Reproduce the section of the interview on the KABK Politics of Knowledge research group that begins at the words "The two-year research" and stops after "acquisition of knowledge.".

** Passage provided **
● ● ●

PARC Interview #2 - Participating in a KABK Research Group and the impact on teaching and research practice
In this written interview, three former participants of the KABK Politics of Knowledge research group, Sophie Allerding (2022-2024), Ingrid Grünwald (2022-2024) and Zuzanna Zgierska (2022-2024), briefly reflect on their two-year participation and how the research has affected both their own research practice as well as their teaching or coordinating practices at KABK.
The Politics of Knowledge (POK) Research Group gives space to ‘unusual’ forms of knowledge & research methods
Every year, the University of the Arts The Hague (HdK) gives tutor-researchers and non-teaching staff of the Royal Academy of Art (KABK) and the Royal Conservatoire (KC) a financial opportunity (0.2 FTE) to develop their own research project. These research projects are guided by a lector in the constellation of a research group.
Every year, the University of the Arts The Hague (HdK) gives tutor-researchers and non-teaching staff of the Royal Academy of Art (KABK) and the Royal Conservatoire (KC) a financial opportunity (0.2 FTE) to develop their own research project. These research projects are guided by a lector in the constellation of a research group.
The two-year research group ‘Politics of Knowledge’ (POK 2022-2024) is such an example. Led by the then KABK lector of the Lectorate Theory and Practice and still current PhDArts director Anke Haarmann of the Academy of Creative and Performing Arts (ACPA) of Leiden University, the POK research group was concerned with the subject of the acquisition of knowledge.
But this temporary research constellation was not only about breaking through the rules of discourse or trying out different methods. Its also brought together researchers from different disciplines and backgrounds; in this case, from graphic design to philosophy, from textile labs to cultural studies, from media arts to literature. These differences converge distinct practices, expertise and questions in the group. The input and feedback from others encourages each member to re-think and re-search differently and to re-justify their initial research.
Zuzanna Zgierska, artist-researcher and teacher of Theory in Practice
Zuzanna Zgierska, an artist-researcher working at the intersection of ArtScience, Transmedia Storytelling and Digital Culture, and teacher of Theory in Practice at the KABK, explains that the thematic focus of the group on challenging conventional epistemologies through practice-based research could not be more urgent in the current socio-political and techno-economic contexts. There is, besides, an urgent need to strengthen and expand the position of research within the structures of the KABK.
The research group as a platform for cross-pollination and interdisciplinary exchanges
Her research, titled Matter Theater, is a case study of meteorite fragments extracted from Inugguit Nunaat in Greenland by Danish colonists and 19th-century North Pole explorers. Besides the invaluable benefits of being given the time to conduct the work and the peer feedback to jolt its trajectory, Zgierska most cherished the fact that the POK group became a platform for cross-pollination for her (teaching) practice— not only within the group itself but also with the public beyond the KABK. The interdisciplinary exchanges and engagement complemented her practice that bridges science, technology, and storytelling — domains of knowledge production that usually remain disjointed.

● ● ●

** Excerpted data **

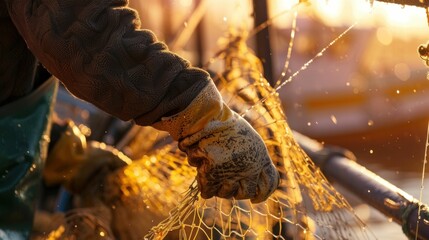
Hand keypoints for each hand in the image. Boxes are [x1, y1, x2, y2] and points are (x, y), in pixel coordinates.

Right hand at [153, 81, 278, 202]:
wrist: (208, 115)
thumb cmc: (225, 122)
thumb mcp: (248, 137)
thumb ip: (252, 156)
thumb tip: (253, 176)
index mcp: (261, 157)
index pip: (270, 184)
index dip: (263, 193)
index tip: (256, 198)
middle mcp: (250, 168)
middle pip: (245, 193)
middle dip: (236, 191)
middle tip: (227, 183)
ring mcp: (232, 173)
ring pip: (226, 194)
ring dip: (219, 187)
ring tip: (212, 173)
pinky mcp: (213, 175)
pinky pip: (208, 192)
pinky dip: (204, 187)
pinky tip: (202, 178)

● ● ●

** Exercise response **
The two-year research group ‘Politics of Knowledge’ (POK 2022-2024) is such an example. Led by the then KABK lector of the Lectorate Theory and Practice and still current PhDArts director Anke Haarmann of the Academy of Creative and Performing Arts (ACPA) of Leiden University, the POK research group was concerned with the subject of the acquisition of knowledge.